One of the popular vehicles is the Series EE bond, which is a savings bond that pays a fixed rate of interest until maturity. Savings bonds offer you a way to earn a little extra on your cash, thanks to the power of compounding returns.
“These bonds are considered relatively low risk, as well as accessible,” says Jim Pendergast, the senior vice president at altLINE, a division of The Southern Bank Company. “The minimum investment required to buy Series EE bonds is only $25.”
When you choose Series EE bonds, you have the opportunity to double your investment if you hold them for 20 years. However, the nominal rate is often less than what you’d see with the best online savings accounts. Realize, too, that you can only purchase Series EE bonds through Treasury Direct.
Let’s take a closer look at how Series EE bond maturities work, and what you can expect when you invest in them.
Maturity dates for Series EE bonds
The maturity dates for Series EE bonds depend on when they were issued. Earlier bonds actually had maturity terms that were shorter than today’s 20-year maturities. The maturity date is the point at which the U.S. government promises to pay you double the face value of the bond, regardless of the yield.
“All Series EE bonds expire in 30 years,” Pendergast says. “This means that the most you have is 30 years to let interest add up and compound, even though, theoretically, you can redeem your bond at any time.”
As long as you cash in your bond at the maturity date, you can guarantee your investment will be double. So, if you buy a Series EE bond today for $25, and hold it for 20 years, you can cash it in for $50. The Treasury Department makes an adjustment to the interest earnings if needed.
Here are the current maturity dates for Series EE bonds:
- January – October 1980: 11 years
- November 1980 – April 1981: 9 years
- May 1981 – October 1982: 8 years
- November 1982 – October 1986: 10 years
- November 1986 – February 1993: 12 years
- March 1993 – April 1995: 18 years
- May 1995 – May 2003: 17 years
- After June 2003: 20 years
How long to wait to cash Series EE bonds
While you can’t cash Series EE bonds within a year, you can redeem them any time after that. Pendergast points out that the longer you hold your bond, the more likely you are to benefit from it. Just remember, he says, that you’re only guaranteed to see double the face value when you hold the bond until maturity.

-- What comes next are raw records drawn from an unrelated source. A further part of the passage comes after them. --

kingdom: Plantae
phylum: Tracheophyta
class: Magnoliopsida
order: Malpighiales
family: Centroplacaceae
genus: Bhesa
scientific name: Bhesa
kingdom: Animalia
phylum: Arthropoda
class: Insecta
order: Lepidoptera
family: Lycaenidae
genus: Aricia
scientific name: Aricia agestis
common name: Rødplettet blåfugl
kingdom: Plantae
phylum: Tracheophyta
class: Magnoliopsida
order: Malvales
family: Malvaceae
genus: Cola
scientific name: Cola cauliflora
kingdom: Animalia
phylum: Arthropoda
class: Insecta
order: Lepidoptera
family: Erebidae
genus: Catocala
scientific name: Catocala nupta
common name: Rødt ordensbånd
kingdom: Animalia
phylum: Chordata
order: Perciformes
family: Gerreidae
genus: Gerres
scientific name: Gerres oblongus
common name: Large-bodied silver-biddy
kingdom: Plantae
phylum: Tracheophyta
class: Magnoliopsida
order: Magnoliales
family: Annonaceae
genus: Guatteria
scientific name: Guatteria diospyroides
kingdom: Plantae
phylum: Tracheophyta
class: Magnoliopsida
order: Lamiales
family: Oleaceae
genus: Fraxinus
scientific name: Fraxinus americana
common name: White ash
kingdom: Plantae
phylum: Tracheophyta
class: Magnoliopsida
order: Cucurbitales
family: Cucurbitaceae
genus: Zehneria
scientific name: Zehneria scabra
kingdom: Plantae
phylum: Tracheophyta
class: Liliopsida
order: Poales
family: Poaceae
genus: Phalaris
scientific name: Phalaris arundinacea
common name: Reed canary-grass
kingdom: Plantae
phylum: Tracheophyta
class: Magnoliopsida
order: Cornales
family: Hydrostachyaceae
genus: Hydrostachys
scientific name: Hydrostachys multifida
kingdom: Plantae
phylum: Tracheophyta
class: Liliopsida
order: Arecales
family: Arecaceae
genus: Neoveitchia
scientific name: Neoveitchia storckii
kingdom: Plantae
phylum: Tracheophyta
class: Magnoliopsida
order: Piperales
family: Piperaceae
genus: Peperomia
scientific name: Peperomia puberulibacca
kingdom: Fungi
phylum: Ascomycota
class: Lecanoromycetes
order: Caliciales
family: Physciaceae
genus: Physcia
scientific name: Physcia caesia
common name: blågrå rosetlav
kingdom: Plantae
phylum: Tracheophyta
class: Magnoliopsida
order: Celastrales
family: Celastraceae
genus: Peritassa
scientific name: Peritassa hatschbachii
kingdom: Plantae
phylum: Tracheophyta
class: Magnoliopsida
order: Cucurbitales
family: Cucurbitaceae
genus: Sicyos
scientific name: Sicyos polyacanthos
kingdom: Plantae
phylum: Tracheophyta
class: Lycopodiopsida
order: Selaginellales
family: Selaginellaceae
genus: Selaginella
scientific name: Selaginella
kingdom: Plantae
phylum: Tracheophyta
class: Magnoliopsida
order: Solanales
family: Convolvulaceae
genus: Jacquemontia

You can receive years of “extra” interest by holding the bond beyond the maturity date, but once 30 years have passed, you won’t accrue any extra interest.
If you want full value, you should hold the Series EE bonds at least until maturity, and if you want extra, you can hold them until 30 years. But once 30 years have passed, it’s a good idea to cash them in because you won’t get any extra benefit.
In some cases, you might actually be better off cashing them in before maturity, Pendergast points out. If you can move the money into a more liquid investment vehicle with higher returns, it might make more sense depending on your goals for the money.
Interest accrual and compounding on Series EE bonds
Series EE bonds issued after 2005 accrue interest at a fixed monthly rate, which is compounded semi-annually. If you have bonds bought prior to that, especially paper bonds, the U.S. Treasury offers a savings bond calculator that can help you figure out what you’ve earned — and what your bond is worth today.
When deciding when to cash in your Series EE savings bonds, wait until after the compounding date. You can get an idea of when to expect your interest to be added to your bond with this chart:
|Month of Series EE bond issue||Month (first day) interest will be added|
|January or July||January or July|
|February or August||February or August|
|March or September||March or September|
|April or October||April or October|
|May or November||May or November|
|June or December||June or December|
Are Series EE Savings bonds a good investment?
Whether Series EE Savings bonds make good investments depends on your individual circumstances and goals.
“EE bonds are one of the lowest-risk investment choices out there,” Pendergast says. “Its Treasury backing guarantees that the bond’s value will at a minimum double by its maturity rate, which these days means doubling in about 20 years.”
However, 20 years to see only two times your initial investment might not help you meet certain goals. “Other vehicles like a 529 savings plan for education or even certain mutual funds offer greater returns with only slightly more risk,” Pendergast says.
Carefully consider what you plan to use the money for and its place in your portfolio. If you want a cash component and aren’t concerned about immediate liquidity, Series EE bonds might be the right choice. However, if you’re looking for growth, adding other assets to your portfolio can make sense.